▸ **Exercise objective**
Return, from the data that follows, each line that holds the word "left".

▸ **Provided data**
+ + + +

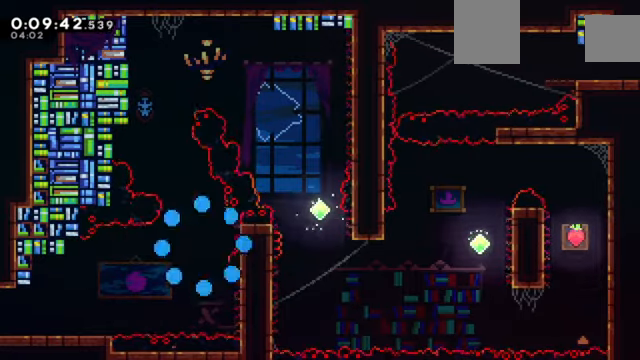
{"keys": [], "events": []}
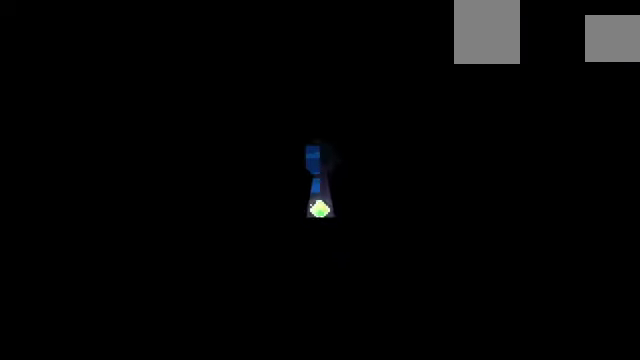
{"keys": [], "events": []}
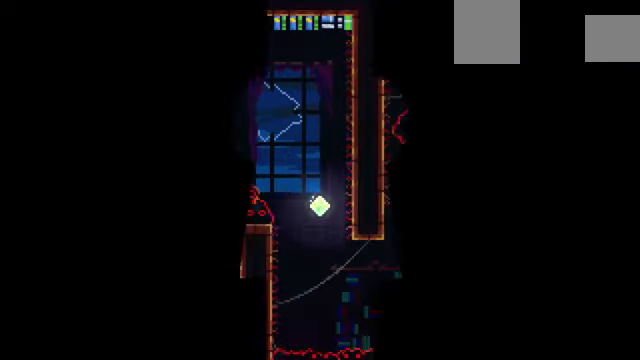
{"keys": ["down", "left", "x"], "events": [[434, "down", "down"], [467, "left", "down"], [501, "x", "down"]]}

+ + + +

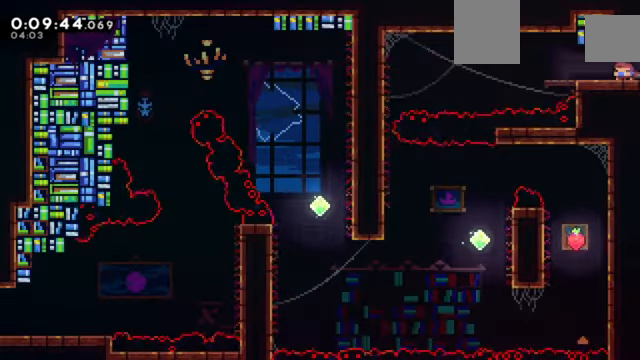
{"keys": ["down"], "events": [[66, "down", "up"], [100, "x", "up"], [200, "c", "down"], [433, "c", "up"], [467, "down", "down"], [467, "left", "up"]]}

+ + + +

▸ **Reply to the exercise**
{"keys": ["down", "left", "x"], "events": [[434, "down", "down"], [467, "left", "down"], [501, "x", "down"]]}
{"keys": ["down"], "events": [[66, "down", "up"], [100, "x", "up"], [200, "c", "down"], [433, "c", "up"], [467, "down", "down"], [467, "left", "up"]]}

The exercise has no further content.